Alex Aggelakos Άλεξ Αγγελάκος

Kavala
- Position: Small forward / shooting guard
- League: Greek A2 Basket League

Personal information
- Born: 6 September 1994 (age 31) Rhodes, Greece
- Nationality: Greek
- Listed height: 6 ft 5.75 in (1.97 m)

Career information
- College: Loughbrough (2012–2015)
- NBA draft: 2014: undrafted
- Playing career: 2009–present

Career history
- 2009–2012: Kolossos Rodou
- 2012–2015: Leicester Riders
- 2015–2019: Kolossos Rodou
- 2019–2020: APOP Paphos
- 2020–2021: Koroivos Amaliadas
- 2021: Kolossos Rodou
- 2021–2022: Kavala

= Alex Aggelakos =

Greek basketball player (born 1994)

Alex Aggelakos (Greek: Άλεξ Αγγελάκος; born 6 September 1994) is a former Greek professional basketball player. He is a 1.97 m tall swingman.

==Professional career==
Aggelakos began his professional career with the Greek club Kolossos Rodou. In 2014, he moved to the United Kingdom in order to study at Loughborough University. He also signed with the British club Leicester Riders. On 26 August 2015 he returned to Kolossos with a three-year contract. On 9 July 2018 Aggelakos signed a one-year extension with Kolossos.
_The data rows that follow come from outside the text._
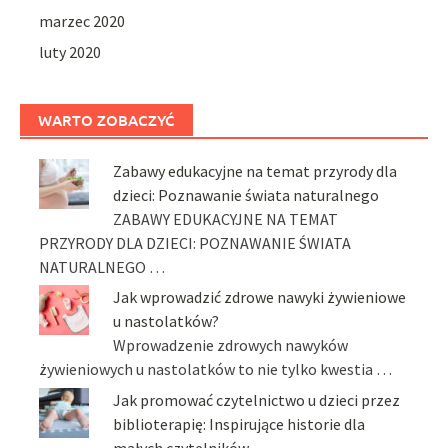
marzec 2020
luty 2020
WARTO ZOBACZYĆ
Zabawy edukacyjne na temat przyrody dla
dzieci: Poznawanie świata naturalnego
ZABAWY EDUKACYJNE NA TEMAT
PRZYRODY DLA DZIECI: POZNAWANIE ŚWIATA
NATURALNEGO …
Jak wprowadzić zdrowe nawyki żywieniowe
u nastolatków?
Wprowadzenie zdrowych nawyków
żywieniowych u nastolatków to nie tylko kwestia …
Jak promować czytelnictwo u dzieci przez
biblioterapię: Inspirujące historie dla
małych czytelników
Aggelakos spent the 2019–20 season with APOP Paphos of the Cypriot League, averaging 4.1 points, 1.9 rebounds and 1.3 assists per game. On 7 October 2020 he signed with Koroivos Amaliadas. On 12 March 2021 Aggelakos returned to Kolossos Rodou for a third stint with the team. On 15 August 2021 Aggelakos signed with Kavala.